MediTron’s domain-adaptive pre-training corpus GAP-Replay combines 48.1B tokens from four datasets:
- Clinical Guidelines: a new dataset of 46K clinical practice guidelines from various healthcare-related sources,
- Paper Abstracts: abstracts from 16.1M closed-access PubMed and PubMed Central papers,
- Medical Papers: full-text articles extracted from 5M publicly available PubMed and PubMed Central papers.
- Replay dataset: general domain data distilled to compose 1% of the entire corpus.
To download all datasets and combine them into a single GAP-Replay corpus, run:
./download.sh
To download and pre-process PubMed papers and abstracts from the S2ORC API, run:
./pubmed/download.sh
To download and sub-sample replay data from the RedPajama-v1 dataset, run:
./replay/download.sh
Only 8 of 16 sources of clinical guidelines allow for redistribution (namely CCO, CDC, CMA, ICRC, NICE, SPOR, WHO & WikiDoc).
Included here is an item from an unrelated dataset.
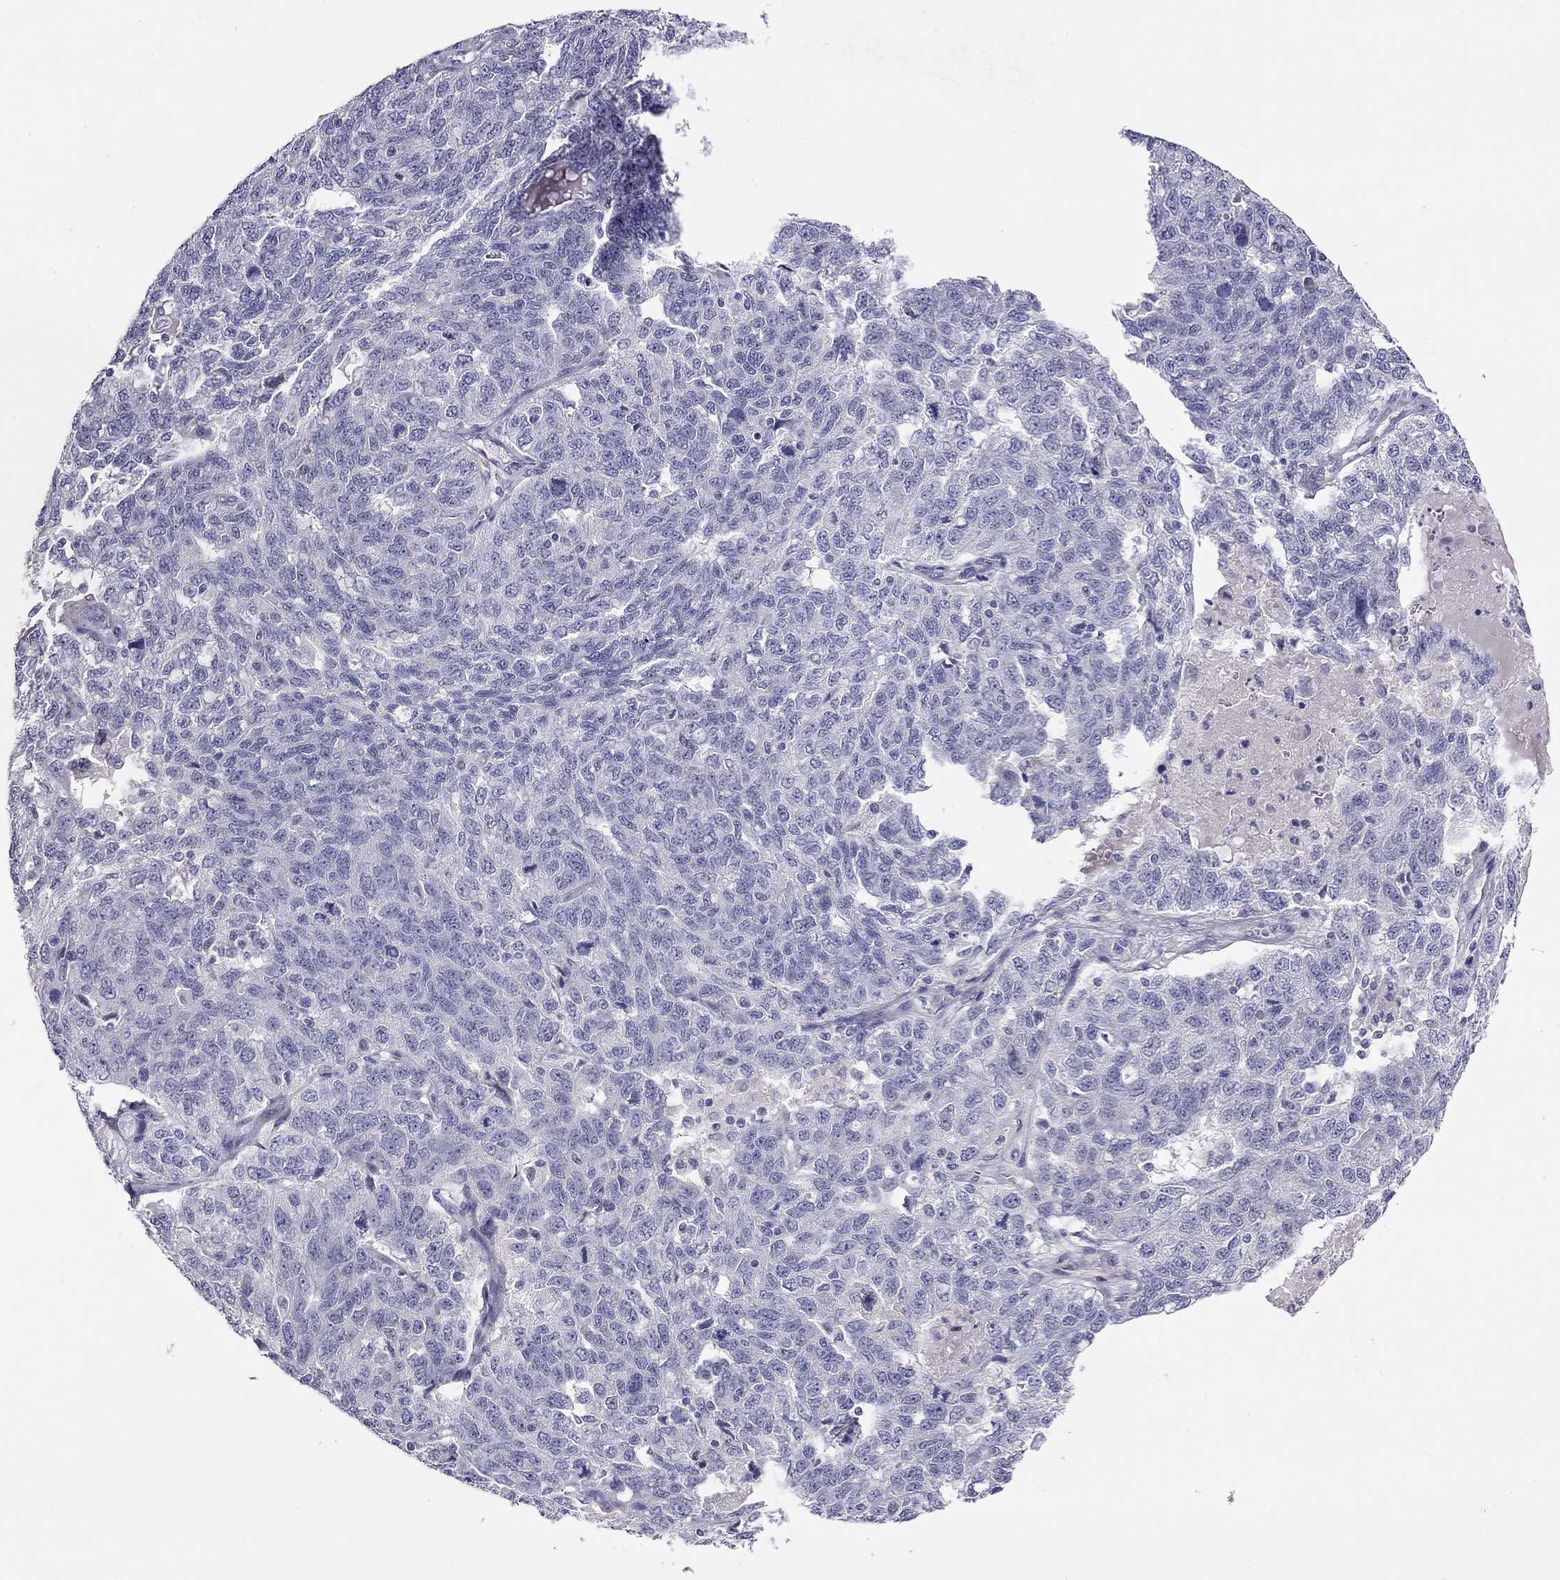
{"staining": {"intensity": "negative", "quantity": "none", "location": "none"}, "tissue": "ovarian cancer", "cell_type": "Tumor cells", "image_type": "cancer", "snomed": [{"axis": "morphology", "description": "Cystadenocarcinoma, serous, NOS"}, {"axis": "topography", "description": "Ovary"}], "caption": "Tumor cells show no significant staining in ovarian serous cystadenocarcinoma.", "gene": "RTL1", "patient": {"sex": "female", "age": 71}}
For these 36K open-access articles, we release raw and clean versions of the data on the HuggingFace datasets hub.
from datasets import load_dataset
dataset = load_dataset("epfl-llm/guidelines")
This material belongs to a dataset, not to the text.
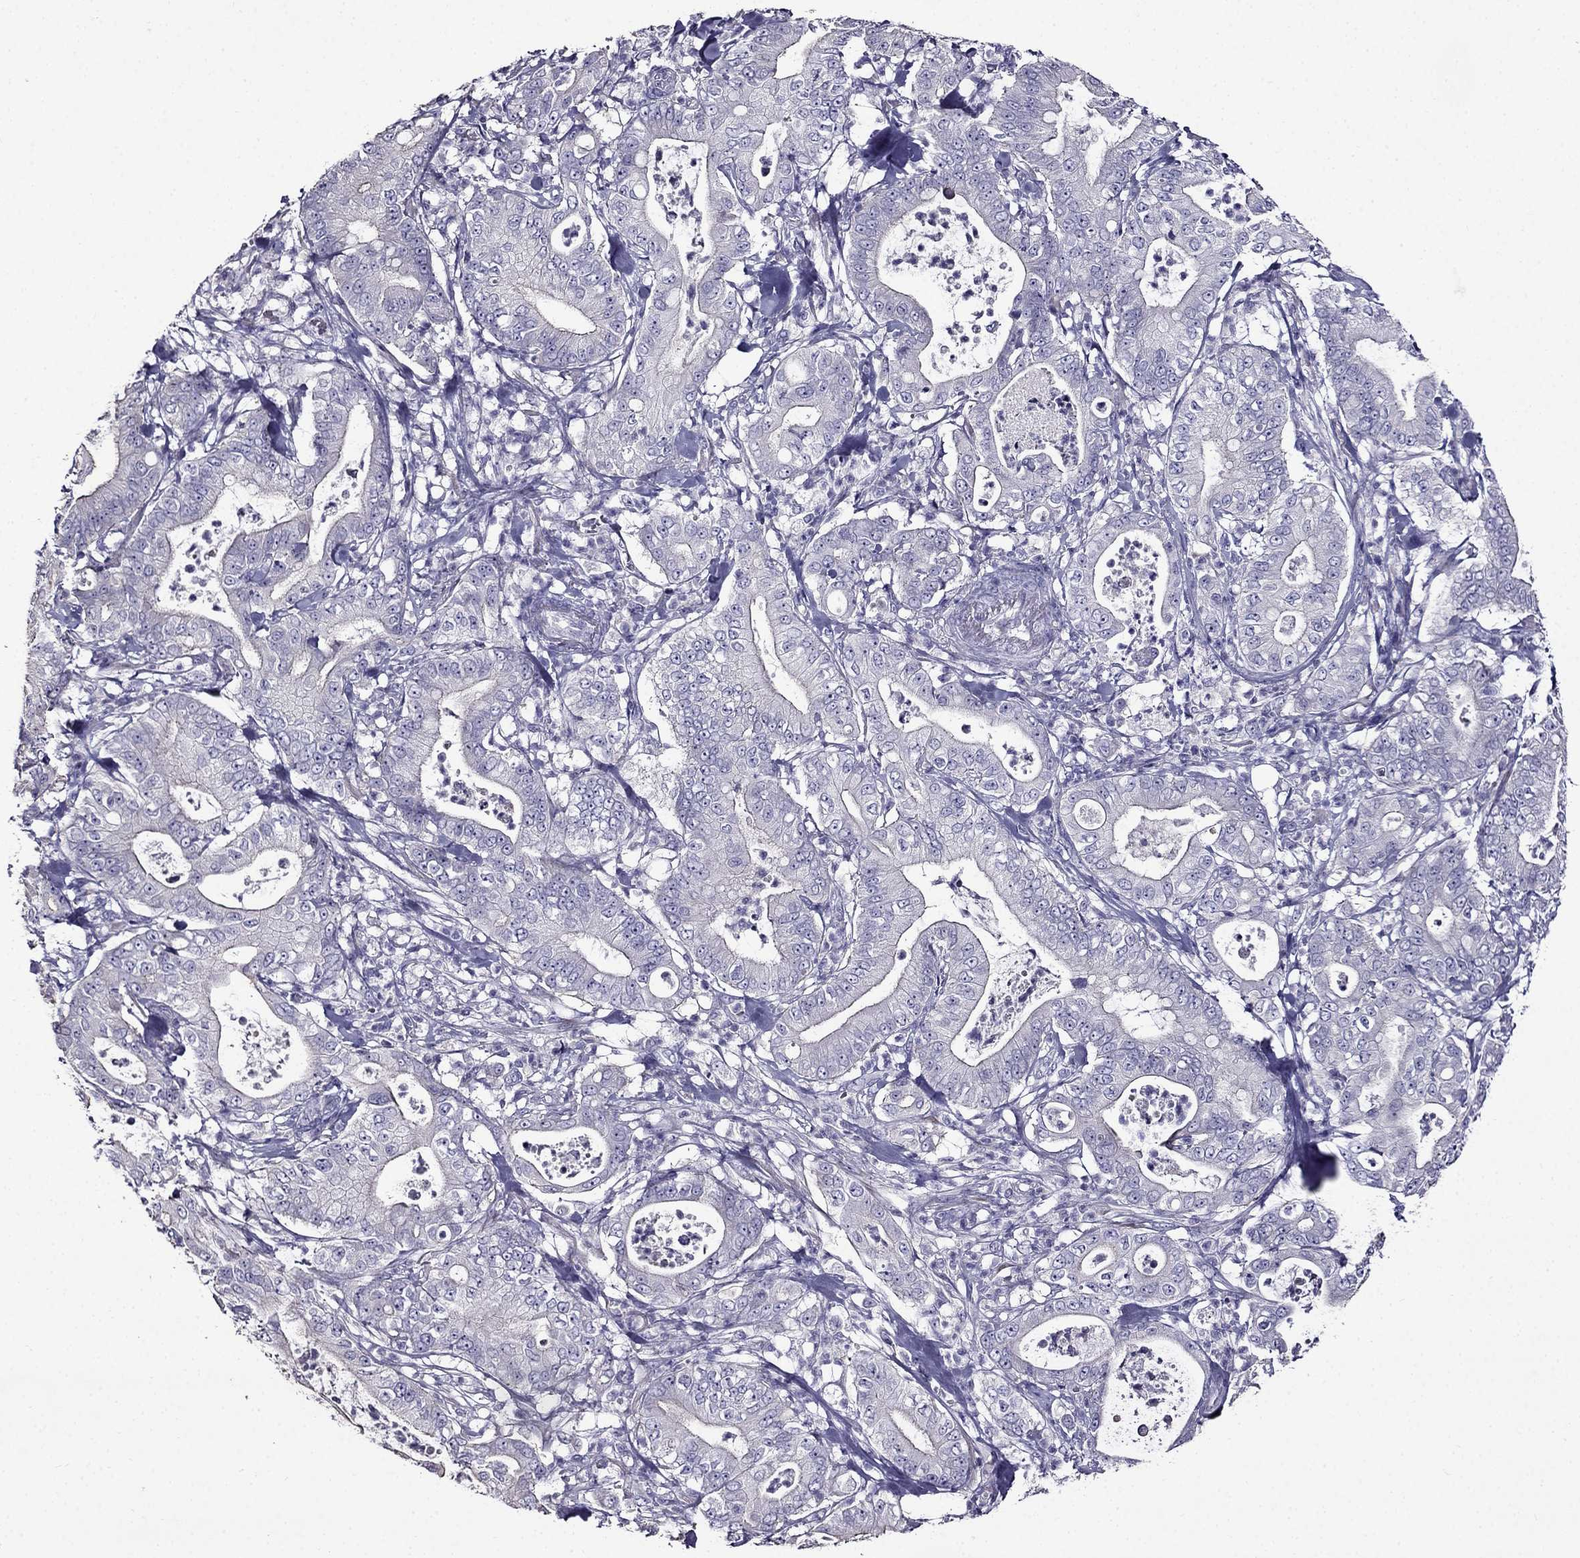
{"staining": {"intensity": "negative", "quantity": "none", "location": "none"}, "tissue": "pancreatic cancer", "cell_type": "Tumor cells", "image_type": "cancer", "snomed": [{"axis": "morphology", "description": "Adenocarcinoma, NOS"}, {"axis": "topography", "description": "Pancreas"}], "caption": "Immunohistochemistry histopathology image of adenocarcinoma (pancreatic) stained for a protein (brown), which reveals no expression in tumor cells.", "gene": "TMEM266", "patient": {"sex": "male", "age": 71}}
To scrape all 16 sources, you can use our web scrapers and cleaning code in guidelines/
by first setting up the dependencies.
# Install dependencies
pip install -r guidelines/requirements.txt
# Use spacy to get the English language pipeline
python -m spacy download en_core_web_sm
# Install scipdf from GitHub to convert PDFs to text
pip install git+https://github.com/titipata/scipdf_parser
Then, to download and pre-process all 46K clinical practice guidelines, run:
./guidelines/download.sh
All sources of clinical practice guidelines supported by our scrapers are shown below.
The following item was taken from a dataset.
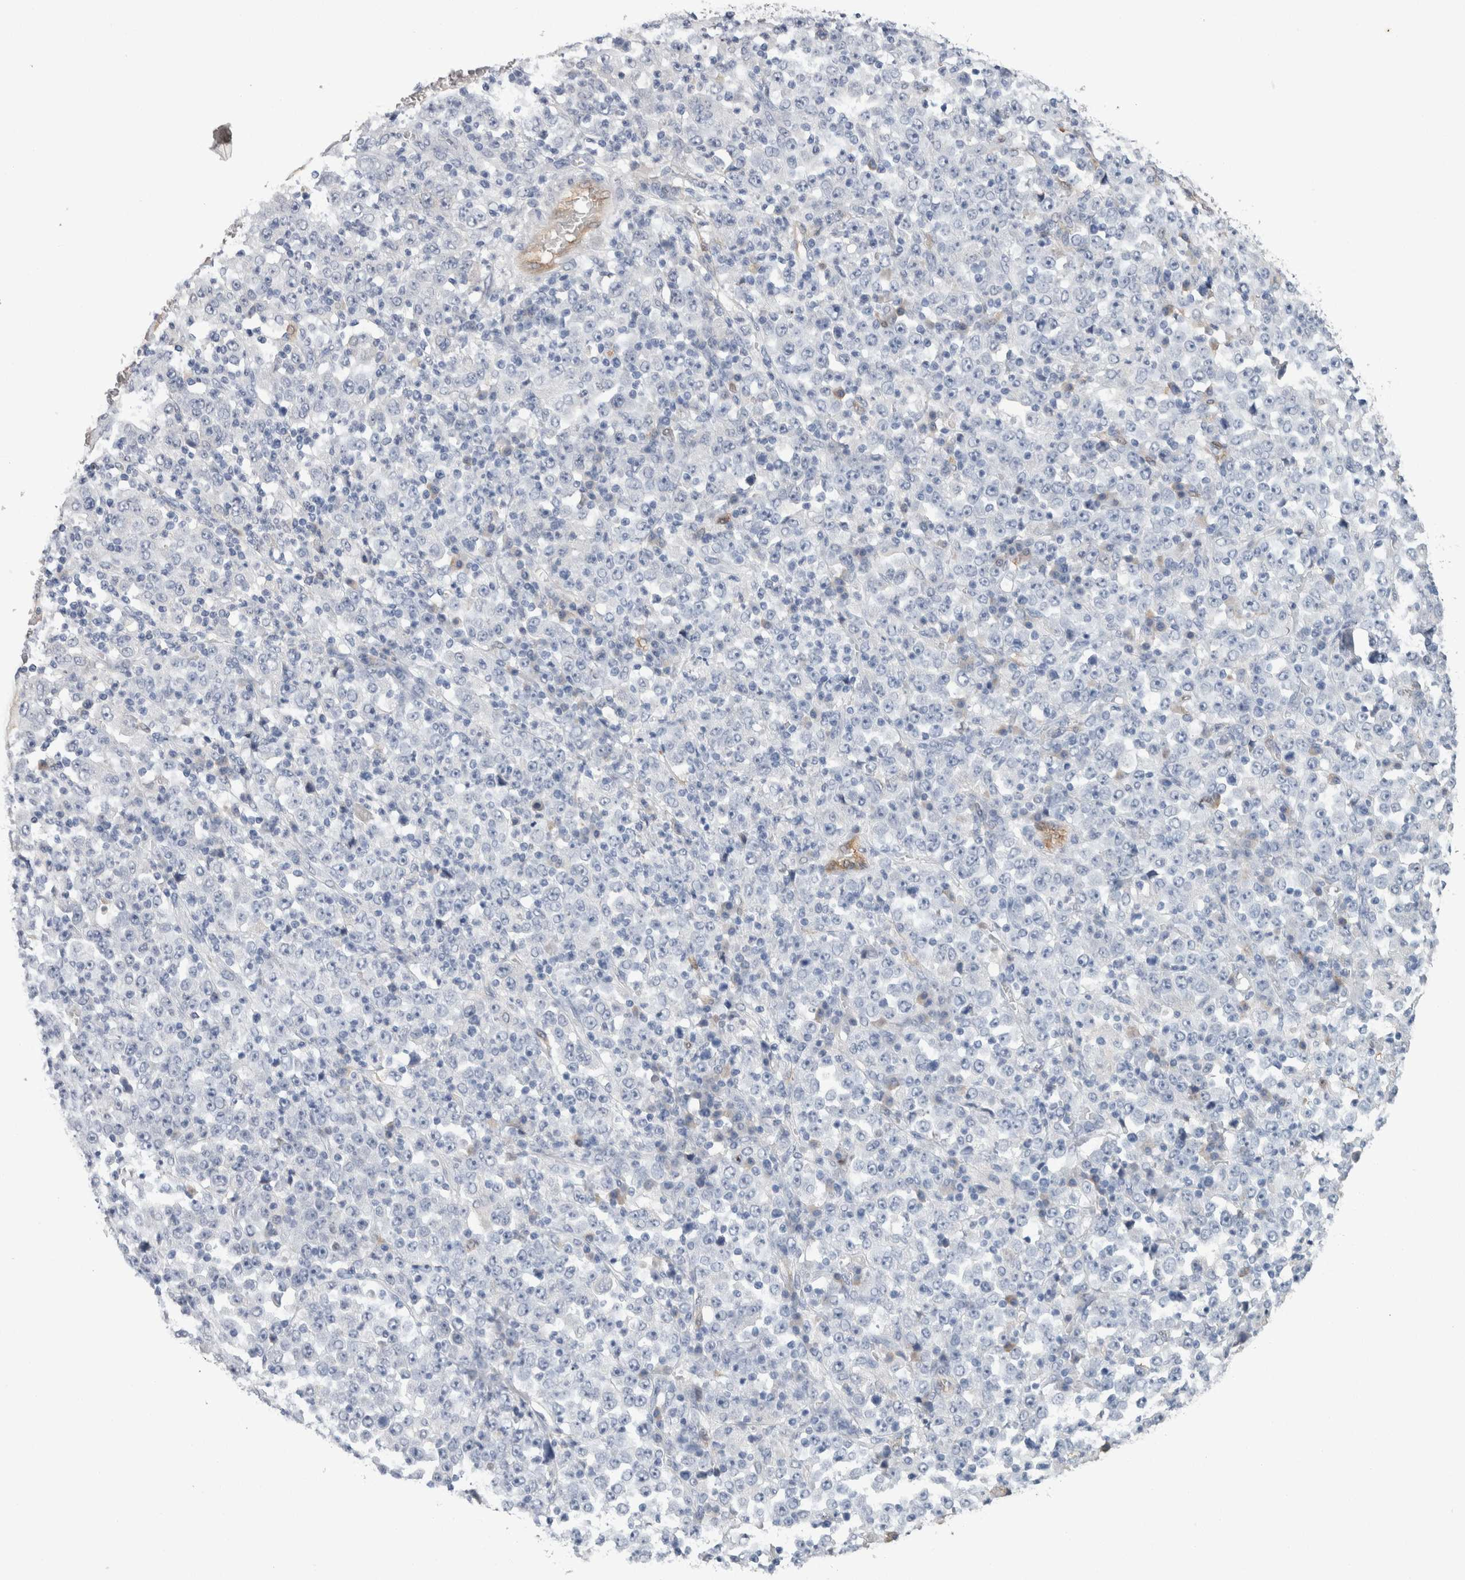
{"staining": {"intensity": "negative", "quantity": "none", "location": "none"}, "tissue": "stomach cancer", "cell_type": "Tumor cells", "image_type": "cancer", "snomed": [{"axis": "morphology", "description": "Normal tissue, NOS"}, {"axis": "morphology", "description": "Adenocarcinoma, NOS"}, {"axis": "topography", "description": "Stomach, upper"}, {"axis": "topography", "description": "Stomach"}], "caption": "This histopathology image is of adenocarcinoma (stomach) stained with immunohistochemistry to label a protein in brown with the nuclei are counter-stained blue. There is no expression in tumor cells.", "gene": "FABP4", "patient": {"sex": "male", "age": 59}}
Source | Full Name | Source tag | Total guidelines | Total words | Audience | Released |
---|---|---|---|---|---|---|
AAFP | American Academy of Family Physicians | aafp |
50 | 9.4K | Doctor | No |
CCO | Cancer Care Ontario | cco |
87 | 199K | Doctor | Yes |
CDC | Center for Disease Control and Prevention | cdc |
621 | 6.7M | Doctor | Yes |
CMA | Canadian Medical Association | cma |
431 | 1.7M | Doctor | Yes |
CPS | Canadian Paediatric Society | cps |
54 | 133K | Doctor | No |
drugs.com | Drugs.com | drugs |
6548 | 4.1M | Both | No |
GuidelineCentral | GuidelineCentral | gc |
1029 | 1M | Doctor | No |
ICRC | International Committee of the Red Cross | icrc |
49 | 1.2M | Doctor | Yes |
IDSA | Infectious Diseases Society of America | idsa |
47 | 646K | Doctor | No |
MAGIC | Making GRADE The Irresistible Choice | magic |
52 | 415K | Doctor | No |
MayoClinic | MayoClinic | mayo |
1100 | 2.2M | Patient | No |
NICE | National Institute for Health and Care Excellence | nice |
1656 | 8.1M | Doctor | Yes |
RCH | Royal Children's Hospital Melbourne | rch |
384 | 410K | Doctor | No |
SPOR | Strategy for Patient-Oriented Research | spor |
217 | 1.1M | Doctor | Yes |
WHO | World Health Organization | who |
223 | 3.1M | Both | Yes |
WikiDoc | WikiDoc | wikidoc |
33058 | 34M | Both | Yes |
NOTE: The endpoints or data shape of some of the sources may have changed since we scraped them, so the scrapers may be outdated.